How Often Should You Exercise?
According to the NHS, adults over the age of 65, who don’t have any existing health conditions that affect mobility, should make an effort to engage in some sort of activity on a daily basis.
The recommendation is that you aim to do 2 and a half hours of moderately intensive aerobic activity every week. In addition to this, you should try to do muscle-strengthening activities. Alternatively, you can select to do 1 hour and 15 minutes of vigorous activity, such as running.
In order to help you assess how much exercise you’re doing, the NHS indicates that 1 minute of vigorous exercise is roughly equivalent to 2 minutes of moderate activity.
What is ‘Moderate’ and ‘Vigorous’ Exercise?
Whether exercise is moderate or vigorous depends on how hard your heart is having to work whilst engaged in the activity. Moderate exercise might include:
- Swimming gently
- Pushing a lawnmower
- Ballroom dancing
Examples of vigorous activity are:
- Fast swimming
- Hill cycling
- Tennis (singles)
Taking Things too Far?
According to research in Germany, there’s such a thing as too much exercise, and it can have serious impact on your heart health. The study concluded that doing too much high-intensity exercise may actually increase the risk of dying from a heart attack rather than decreasing it, especially in the over-60 age group.
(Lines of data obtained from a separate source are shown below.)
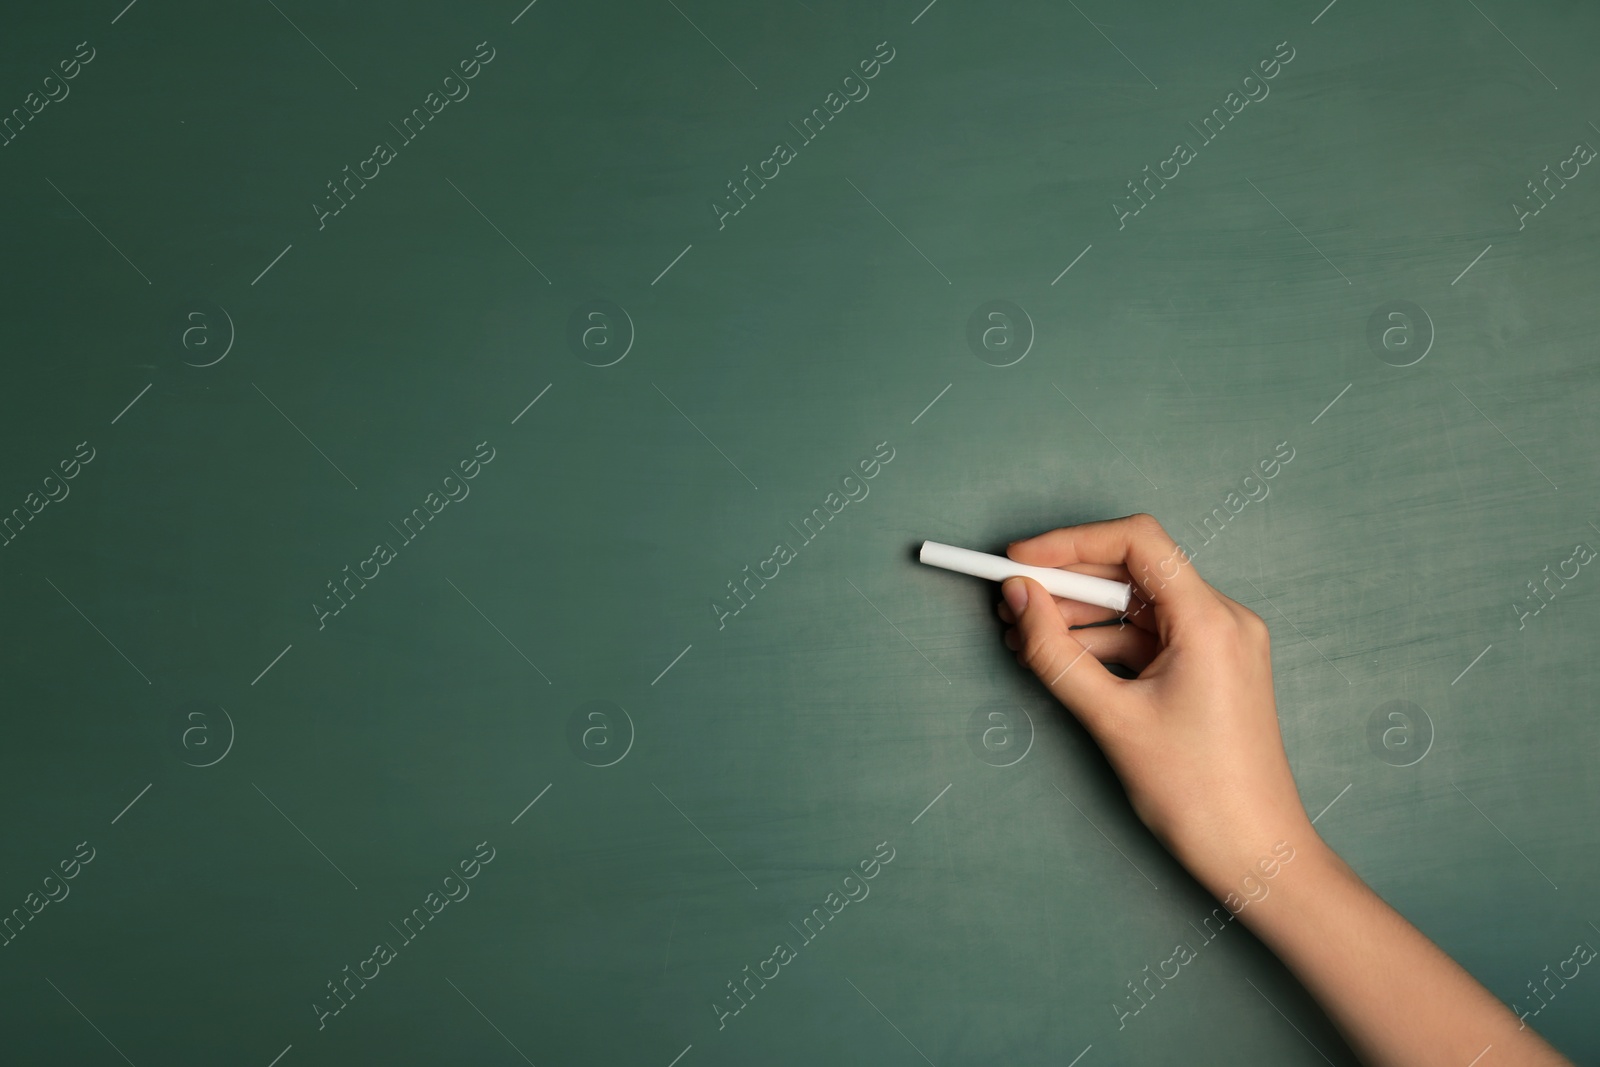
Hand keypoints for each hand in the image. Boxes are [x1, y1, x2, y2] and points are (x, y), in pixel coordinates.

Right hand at [996, 512, 1314, 894]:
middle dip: (1065, 581)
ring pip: (1137, 605)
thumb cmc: (1198, 794)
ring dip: (1079, 615)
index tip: (1018, 559)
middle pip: (1133, 568)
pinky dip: (1104, 643)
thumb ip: (1056, 651)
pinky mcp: (1210, 669)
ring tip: (1024, 638)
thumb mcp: (1111, 718)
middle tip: (1010, 601)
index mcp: (1210, 621)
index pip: (1136, 542)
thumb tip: (1018, 597)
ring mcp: (1220, 644)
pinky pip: (1149, 636)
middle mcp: (1223, 620)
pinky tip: (1060, 661)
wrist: (1256, 855)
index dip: (1069, 542)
The study, which involved 1,000 participants in total, revealed that those who did the most strenuous exercise on a daily basis were twice as likely to die of a heart attack or a stroke.
Perhaps unsurprisingly, the most physically inactive were approximately four times as likely to die of heart-related problems.
The Dangers of Sedentary Behaviour
It’s important to focus on including aerobic activity of some sort into your week, but most important of all is avoiding sitting still for extended periods of time. In a study carried out by the University of Loughborough, links were discovered between prolonged sitting and high blood pressure, and being inactive for long periods increases the likelihood of cardiovascular problems by 147%. It also increases risk of death by heart-related illness by 90%.
The Simple Things
Introducing more exercise into your life doesn’t necessarily mean having to pay out for gym membership. Even a gentle walk, once a day, can offer significant benefits for the health of your heart.